Unni George now has more than 1 lakh followers and a steady income through his YouTube channel.

Published: 10th July 2019 06:33 AM  |   Last Updated: 10th July 2019 08:36 PM   |  A+A-

Unni_George

Unni George cooks the fishes he catches

Express News Service

BENGALURU: Class 10 Board exams. While most of us frantically burned the midnight oil, supplemented ourselves with proteins and prayed to all the gods who could hear us, Unni George religiously went fishing. “I wasn’t great at my studies. Eventually, I failed at my exams which disrupted my education. I liked fishing though,” he says. Founder of OMKV Fishing and Cooking, a YouTube channel with more than 1 lakh subscribers, one can be certain that fishing before his boards could have been a harbinger of his future. 

“My interpretation of OMKV stands for Oodu Meene Kandam Vazhi,” the Kumbalangi-native laughs. Unni’s fishing and the cooking channel is distinct from the other culinary ones. He goes fishing and then cooks the fish caught in the middle of a field. The final dish is served on banana leaves and is appetising, to say the least. Nonetheless, he had to encounter stormy seas before OMKV.

“I laboured at construction sites. At 25, I was married and soon after we were blessed with a child. After 2013, I started gaining weight and losing my vision.

Upon detection, my kidneys were found to be in poor health. While my wife was pregnant with our second child, I was diagnosed with kidney failure,” says Unni. With insufficient funds for his dialysis, transplant and medicines, Unni had no choice but to raise the money himself. His story appeared in newspapers, a bus ran in his name for donation in Vypin and his friends sold Rs 100 coupons for a bike. Fate smiled at him, his mother donated a kidney and life seemed to be kind. Not for long. Two weeks later, his wife gave birth. They were out of funds. 

Again. And he couldn’t resume his previous job due to health restrictions. “It is extremely difficult to find an appropriate job after a transplant. After ample rest, I began looking into self-employment. I used to look up videos on YouTube for  myself when it struck me that I could start a channel too. Oddly, I didn’t even have the money to recharge  the internet back then. Also, my house had no network. Every day for two months, I’d walk a kilometre away and watch the making of a YouTube channel.
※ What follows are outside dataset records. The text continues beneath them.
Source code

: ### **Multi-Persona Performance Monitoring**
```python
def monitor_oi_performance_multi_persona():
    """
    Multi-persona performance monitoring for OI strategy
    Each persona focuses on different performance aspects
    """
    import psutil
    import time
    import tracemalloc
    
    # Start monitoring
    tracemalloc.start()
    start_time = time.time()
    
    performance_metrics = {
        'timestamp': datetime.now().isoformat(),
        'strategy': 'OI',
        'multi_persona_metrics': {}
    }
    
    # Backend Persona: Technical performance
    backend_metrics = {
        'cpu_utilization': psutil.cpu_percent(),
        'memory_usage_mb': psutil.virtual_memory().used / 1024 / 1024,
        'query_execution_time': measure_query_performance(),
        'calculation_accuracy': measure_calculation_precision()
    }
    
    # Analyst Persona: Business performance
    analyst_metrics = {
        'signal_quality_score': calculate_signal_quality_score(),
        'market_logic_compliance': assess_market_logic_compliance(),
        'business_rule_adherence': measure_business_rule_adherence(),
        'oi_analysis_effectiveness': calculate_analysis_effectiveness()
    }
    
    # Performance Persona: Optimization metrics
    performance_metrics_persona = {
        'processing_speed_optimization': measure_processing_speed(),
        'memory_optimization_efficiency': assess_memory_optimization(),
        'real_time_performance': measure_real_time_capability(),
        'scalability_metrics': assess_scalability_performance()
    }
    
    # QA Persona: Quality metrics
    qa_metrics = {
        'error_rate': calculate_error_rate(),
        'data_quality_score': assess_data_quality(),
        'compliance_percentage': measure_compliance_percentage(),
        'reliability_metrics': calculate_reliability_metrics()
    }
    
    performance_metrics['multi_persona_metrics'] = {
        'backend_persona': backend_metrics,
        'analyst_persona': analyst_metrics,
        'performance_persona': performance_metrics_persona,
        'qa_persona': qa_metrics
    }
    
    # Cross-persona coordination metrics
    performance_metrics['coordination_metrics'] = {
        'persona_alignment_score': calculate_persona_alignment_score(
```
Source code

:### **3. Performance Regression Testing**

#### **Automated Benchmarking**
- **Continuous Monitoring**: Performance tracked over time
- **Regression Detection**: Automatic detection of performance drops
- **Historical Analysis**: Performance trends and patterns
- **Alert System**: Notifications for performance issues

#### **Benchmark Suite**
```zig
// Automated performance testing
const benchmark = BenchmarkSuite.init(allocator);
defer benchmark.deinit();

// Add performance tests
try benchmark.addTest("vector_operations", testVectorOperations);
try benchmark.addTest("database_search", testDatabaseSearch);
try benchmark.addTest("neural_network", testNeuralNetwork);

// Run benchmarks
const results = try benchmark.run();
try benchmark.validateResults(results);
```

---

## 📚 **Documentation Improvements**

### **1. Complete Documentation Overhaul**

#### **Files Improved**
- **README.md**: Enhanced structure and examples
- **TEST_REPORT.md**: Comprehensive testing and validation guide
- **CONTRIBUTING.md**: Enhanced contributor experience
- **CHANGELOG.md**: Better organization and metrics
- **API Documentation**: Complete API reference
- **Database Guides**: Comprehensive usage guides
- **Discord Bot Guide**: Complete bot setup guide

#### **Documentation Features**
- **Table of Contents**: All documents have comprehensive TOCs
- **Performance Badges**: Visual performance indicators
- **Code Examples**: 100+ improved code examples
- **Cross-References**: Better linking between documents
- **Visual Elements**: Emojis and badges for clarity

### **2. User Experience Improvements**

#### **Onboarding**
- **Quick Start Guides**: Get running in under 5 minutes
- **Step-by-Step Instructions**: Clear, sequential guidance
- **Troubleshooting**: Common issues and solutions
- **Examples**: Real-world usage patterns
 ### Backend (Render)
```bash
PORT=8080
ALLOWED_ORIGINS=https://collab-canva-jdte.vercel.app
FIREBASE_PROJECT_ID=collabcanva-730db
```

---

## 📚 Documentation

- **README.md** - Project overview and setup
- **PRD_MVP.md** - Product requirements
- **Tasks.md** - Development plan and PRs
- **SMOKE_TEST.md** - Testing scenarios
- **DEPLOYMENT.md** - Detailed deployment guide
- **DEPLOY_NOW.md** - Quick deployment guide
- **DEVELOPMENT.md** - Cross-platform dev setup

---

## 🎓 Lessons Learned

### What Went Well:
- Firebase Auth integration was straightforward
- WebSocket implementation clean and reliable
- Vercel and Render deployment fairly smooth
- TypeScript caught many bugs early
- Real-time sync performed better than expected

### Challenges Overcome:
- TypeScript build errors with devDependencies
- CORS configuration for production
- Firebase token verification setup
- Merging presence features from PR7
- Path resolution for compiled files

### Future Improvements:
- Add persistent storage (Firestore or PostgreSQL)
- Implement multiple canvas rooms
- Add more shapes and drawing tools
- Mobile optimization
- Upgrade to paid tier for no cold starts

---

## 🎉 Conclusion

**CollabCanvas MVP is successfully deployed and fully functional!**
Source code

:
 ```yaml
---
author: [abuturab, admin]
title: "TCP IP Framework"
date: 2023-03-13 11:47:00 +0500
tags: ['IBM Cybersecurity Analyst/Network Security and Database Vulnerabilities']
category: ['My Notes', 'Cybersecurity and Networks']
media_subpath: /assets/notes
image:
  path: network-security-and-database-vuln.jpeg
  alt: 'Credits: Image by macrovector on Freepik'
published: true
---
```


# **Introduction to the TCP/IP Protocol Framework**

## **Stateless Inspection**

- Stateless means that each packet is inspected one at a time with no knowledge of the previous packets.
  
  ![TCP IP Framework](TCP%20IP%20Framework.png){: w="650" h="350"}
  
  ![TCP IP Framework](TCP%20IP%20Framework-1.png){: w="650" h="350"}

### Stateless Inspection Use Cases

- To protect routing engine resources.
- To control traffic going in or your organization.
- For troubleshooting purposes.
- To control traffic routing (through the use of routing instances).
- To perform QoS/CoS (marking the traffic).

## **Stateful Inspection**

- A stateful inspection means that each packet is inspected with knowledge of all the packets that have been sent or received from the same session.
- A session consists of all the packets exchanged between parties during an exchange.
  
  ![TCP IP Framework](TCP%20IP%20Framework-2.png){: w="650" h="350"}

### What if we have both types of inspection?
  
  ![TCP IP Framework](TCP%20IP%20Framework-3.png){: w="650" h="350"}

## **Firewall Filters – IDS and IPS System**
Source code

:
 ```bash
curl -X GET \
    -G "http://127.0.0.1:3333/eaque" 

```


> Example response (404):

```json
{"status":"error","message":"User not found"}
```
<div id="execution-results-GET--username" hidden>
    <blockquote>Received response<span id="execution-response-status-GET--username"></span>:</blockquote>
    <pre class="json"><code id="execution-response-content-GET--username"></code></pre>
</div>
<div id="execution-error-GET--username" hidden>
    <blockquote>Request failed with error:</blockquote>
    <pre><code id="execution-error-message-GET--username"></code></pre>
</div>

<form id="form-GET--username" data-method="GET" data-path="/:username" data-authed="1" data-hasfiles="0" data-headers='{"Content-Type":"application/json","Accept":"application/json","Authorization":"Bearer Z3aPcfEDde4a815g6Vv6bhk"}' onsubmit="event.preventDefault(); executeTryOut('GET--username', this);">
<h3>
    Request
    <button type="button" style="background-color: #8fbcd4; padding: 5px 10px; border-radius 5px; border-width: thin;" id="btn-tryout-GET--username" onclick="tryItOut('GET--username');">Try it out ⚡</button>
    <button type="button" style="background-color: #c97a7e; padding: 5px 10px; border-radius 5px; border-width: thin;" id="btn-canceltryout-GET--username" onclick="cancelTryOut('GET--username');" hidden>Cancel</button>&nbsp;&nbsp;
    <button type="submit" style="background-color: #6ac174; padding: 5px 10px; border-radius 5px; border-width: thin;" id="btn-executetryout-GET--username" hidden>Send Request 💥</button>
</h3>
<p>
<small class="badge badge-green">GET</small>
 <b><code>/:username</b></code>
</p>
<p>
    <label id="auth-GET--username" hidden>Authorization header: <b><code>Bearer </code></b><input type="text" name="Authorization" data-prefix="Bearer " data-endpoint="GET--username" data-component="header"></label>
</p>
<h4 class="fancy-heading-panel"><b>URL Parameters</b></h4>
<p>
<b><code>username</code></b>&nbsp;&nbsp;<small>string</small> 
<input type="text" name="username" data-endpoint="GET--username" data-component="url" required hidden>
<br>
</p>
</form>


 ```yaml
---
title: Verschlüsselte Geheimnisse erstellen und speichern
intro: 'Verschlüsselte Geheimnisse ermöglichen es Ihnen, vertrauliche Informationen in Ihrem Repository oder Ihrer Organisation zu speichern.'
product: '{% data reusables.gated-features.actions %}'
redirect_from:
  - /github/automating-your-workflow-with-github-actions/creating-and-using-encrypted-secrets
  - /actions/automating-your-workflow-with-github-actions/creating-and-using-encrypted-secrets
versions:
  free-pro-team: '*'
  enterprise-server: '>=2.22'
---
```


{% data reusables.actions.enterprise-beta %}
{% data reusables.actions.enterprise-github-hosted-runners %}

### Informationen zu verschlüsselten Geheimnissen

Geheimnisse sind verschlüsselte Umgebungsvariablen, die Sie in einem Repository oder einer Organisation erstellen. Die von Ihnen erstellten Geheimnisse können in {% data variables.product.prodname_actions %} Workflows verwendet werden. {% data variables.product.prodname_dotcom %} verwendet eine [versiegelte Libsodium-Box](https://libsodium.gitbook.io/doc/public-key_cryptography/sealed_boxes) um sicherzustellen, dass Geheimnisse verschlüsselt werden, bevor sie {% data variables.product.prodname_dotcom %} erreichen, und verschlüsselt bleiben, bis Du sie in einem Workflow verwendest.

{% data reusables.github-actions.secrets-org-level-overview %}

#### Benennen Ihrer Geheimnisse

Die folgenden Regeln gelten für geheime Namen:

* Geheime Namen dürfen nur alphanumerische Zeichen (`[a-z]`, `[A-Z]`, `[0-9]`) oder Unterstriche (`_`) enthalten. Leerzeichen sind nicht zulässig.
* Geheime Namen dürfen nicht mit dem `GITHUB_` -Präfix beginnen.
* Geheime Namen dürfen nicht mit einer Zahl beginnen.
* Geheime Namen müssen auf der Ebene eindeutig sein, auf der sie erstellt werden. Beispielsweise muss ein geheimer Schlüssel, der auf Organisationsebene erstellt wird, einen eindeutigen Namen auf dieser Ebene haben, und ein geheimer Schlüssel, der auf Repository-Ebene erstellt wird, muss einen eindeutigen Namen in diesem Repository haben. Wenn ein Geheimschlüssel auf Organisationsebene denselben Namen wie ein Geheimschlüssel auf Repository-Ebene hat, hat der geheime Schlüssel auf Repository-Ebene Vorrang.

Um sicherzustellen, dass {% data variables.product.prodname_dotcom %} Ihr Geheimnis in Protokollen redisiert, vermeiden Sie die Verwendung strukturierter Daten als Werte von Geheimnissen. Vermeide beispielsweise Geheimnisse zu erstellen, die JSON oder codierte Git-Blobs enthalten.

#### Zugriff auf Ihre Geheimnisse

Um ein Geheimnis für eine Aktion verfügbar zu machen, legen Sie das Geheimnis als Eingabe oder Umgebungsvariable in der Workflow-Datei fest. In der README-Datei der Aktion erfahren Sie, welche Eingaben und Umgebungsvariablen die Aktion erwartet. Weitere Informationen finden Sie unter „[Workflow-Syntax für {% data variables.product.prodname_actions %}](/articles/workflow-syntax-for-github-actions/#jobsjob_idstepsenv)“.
But there were other questions.  What kind of channel? What did I want to show viewers? I loved fishing so I decided to capture it on camera,”  says Unni. His friend suggested that he cook the fish he caught.

“There weren’t a lot of videos which comprised both; hence I took the lead. My friend had a DSLR and knew how to edit, so that did the trick,” Unni quips. Knowing that reinventing was imperative on social media and upon requests from his viewers, he decided to upload a fishing and cooking video every Friday and just a cooking video on Tuesday. “The growth was slow but before I knew it, I had 1 lakh followers. YouTube monetised my channel after six months.

And now I earn more than Rs 30,000 per month.  The amount suffices,” he says. Soon, rewards began pouring in. A viewer from Ireland sent him a camera. He acquired a second-hand computer, learnt how to edit and does it all by himself now. “I never mentioned my back story on the channel initially. The last thing I want was more sympathisers. However, after getting 1 lakh followers, I uploaded a video explaining my life story. All I want to do is inculcate a feeling of nostalgia through my videos and make some good food,” he says.